Blog of Rights

In Disturbing Trend, Kansas School the Latest to Punish Student for Harmless Tweet

By Greger Calhan, Legal Fellow, ACLU, Racial Justice Program & Brian Hauss, Legal Fellow, ACLU Speech, Privacy and Technology Project at 2:46pm

Update: An earlier version of this post did not cite Heights High School's letter to Wesley and his parents, which was originally published on KWCH.com.

In Kansas, joking about sports can be hazardous to your high school graduation. Wesley Teague, the senior class president at Heights High School in Wichita, Kansas, found this out the hard way. In a gently mocking 48-character Twitter post, Wesley wrote:

Heights U' is equivalent to WSU's football team.

A seemingly innocent message, but you wouldn't know it from the school's reaction. Administrators suspended Wesley for the rest of the school year, stripped him of his post as senior class president, cancelled his scheduled convocation speech and banned him from most graduation-related events. (The school has since decided that Wesley will be able to attend graduation ceremonies, but will not be allowed to speak).

In a letter to Wesley and his parents, published on KWCH.com, an assistant principal wrote, "Wesley posted some very inappropriate tweets about the Heights athletic teams, aggressively disrespecting many athletes. After reading the tweets and taking statements from other students it was found that Wesley acted to incite the majority of our Heights athletes."

Making sense of the school's bizarrely inappropriate reaction to an innocuous sports joke requires some background. Desiring to be taken more seriously as athletes, it seems, some Heights High School underclassmen took to calling their school "Heights U." By contrast, Wichita State University (WSU) has not had a football team since the 1980s. Comparing his high school's unofficial nickname to a non-existent football program apparently constituted an insult (however oblique) so grave as to warrant throwing Wesley Teague out of school.

Wesley's tweet was factually correct.
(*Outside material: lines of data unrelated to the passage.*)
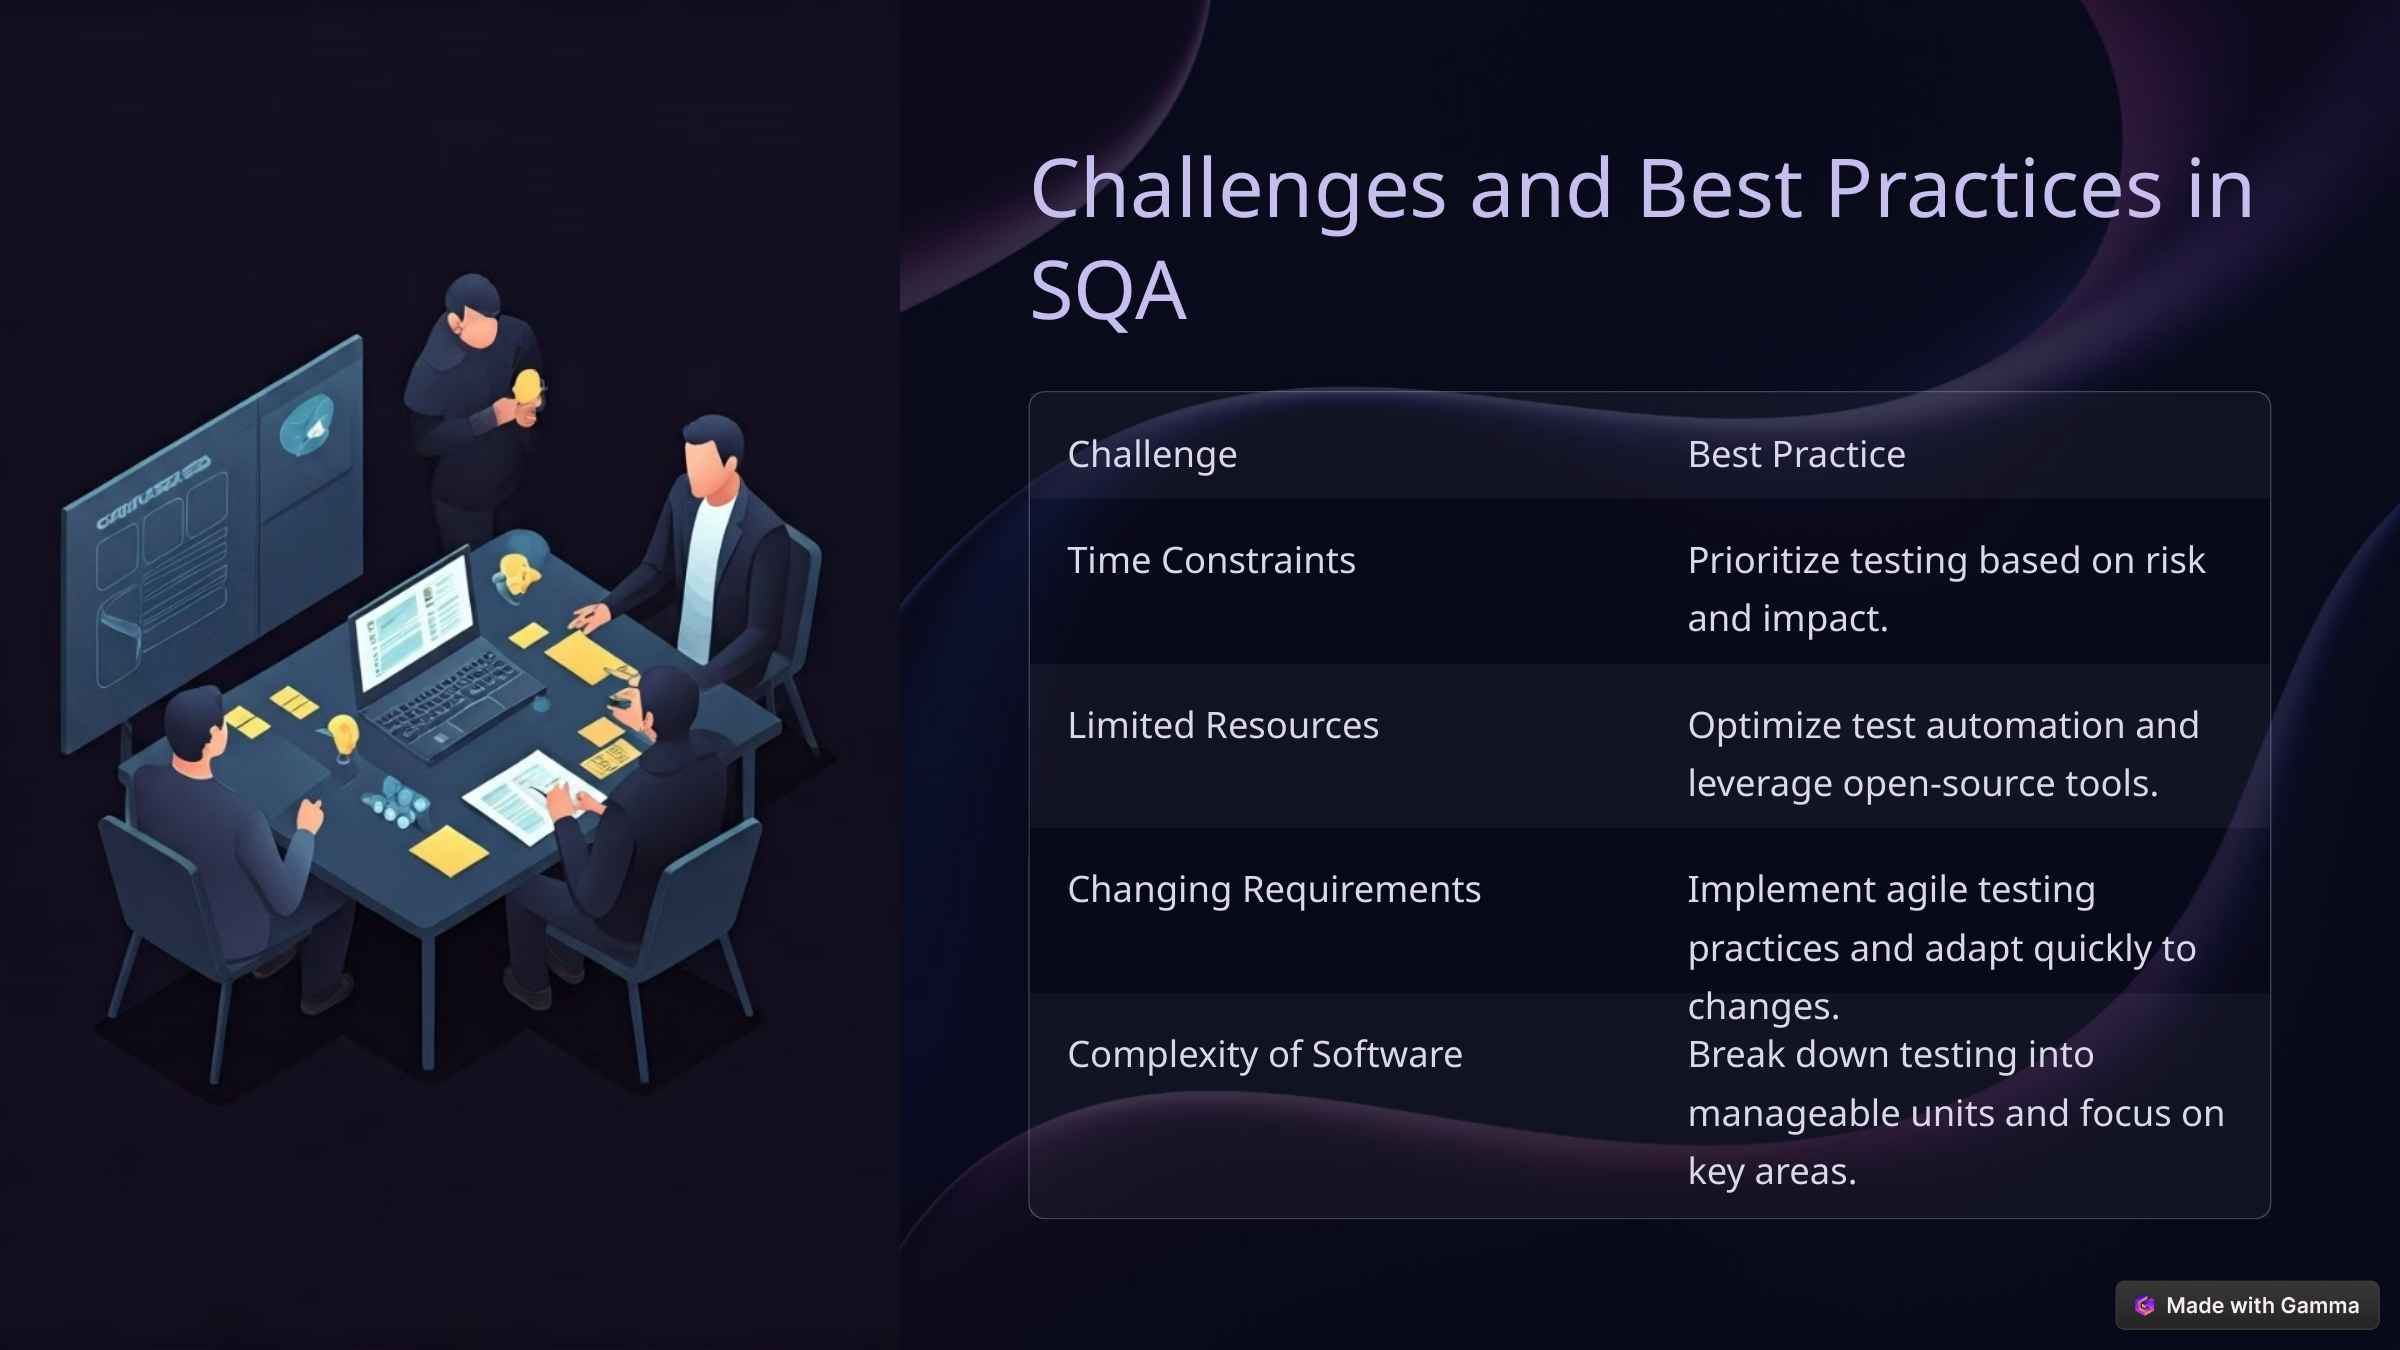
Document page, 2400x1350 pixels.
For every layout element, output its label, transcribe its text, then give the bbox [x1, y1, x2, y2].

text_box Best Practice [1687, 416, 2233, 476]
text_box Optimize test automation and leverage open-source tools. [1687, 687, 2233, 806]
text_box Challenge [1067, 416, 1613, 476]
text_box Changing Requirements [1067, 851, 1613, 911]
text_box Prioritize testing based on risk and impact. [1687, 522, 2233, 641]
text_box Complexity of Software [1067, 1016, 1613, 1076]
text_box [1030, 392, 2270, 498]
text_box [1030, 498, 2270, 663]
picture [2106, 1271, 2389, 1339]
text_box [1030, 663, 2270, 828]
text_box [1030, 828, 2270, 993]
text_box Challenges and Best Practices in SQA [1029, 131, 2271, 337]
text_box [1030, 993, 2270, 1218]
text_box Limited Resources [1067, 687, 1613, 747]
picture [0, 0, 900, 1350]
text_box Break down testing into manageable units and focus on key areas. [1687, 1016, 2233, 1194]
text_box Time Constraints [1067, 522, 1613, 582]
text_box Implement agile testing practices and adapt quickly to changes. [1687, 851, 2233, 970]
But while school administrators may feel empowered to act as 24-hour speech police—tracking down and punishing speech they deem objectionable—the Bill of Rights takes a different view.

Forty years ago, in the face of social tumult and at the height of the Vietnam War, the Supreme Court forcefully affirmed the First Amendment rights of students. "Any word spoken, in class, in the lunchroom, or on the campus, that deviates from the views of another person may start an argument or cause a disturbance," the Court wrote in Tinker v. Des Moines, "[b]ut our Constitution says we must take this risk." 

What happened to Wesley is not an isolated incident. It is another recent example of school administrators removing students from the classroom because of harmless student expression. Last month, high school junior Kyron Birdine found himself suspended for four days for using Twitter to mock a mandatory-but-ungraded standardized test. Two weeks ago, a science experiment that produced smoke—but no harm or injury of any kind—nevertheless resulted in the expulsion and arrest of model high school student Kiera Wilmot, who is now facing felony charges. All of these students are black, which is unfortunately not a surprise. Zero-tolerance suspension policies are inflicted on students of color at a rate vastly disproportionate to their numbers.

Overwhelming evidence shows that this breed of zero tolerance policies has failed. Worse than failed; Backfired. In addition to raising serious First Amendment concerns, the rush to suspend or arrest students like Wesley, Kyron and Kiera for minor classroom infractions produces devastating consequences for the students involved and often serves as the first step on the school-to-prison pipeline.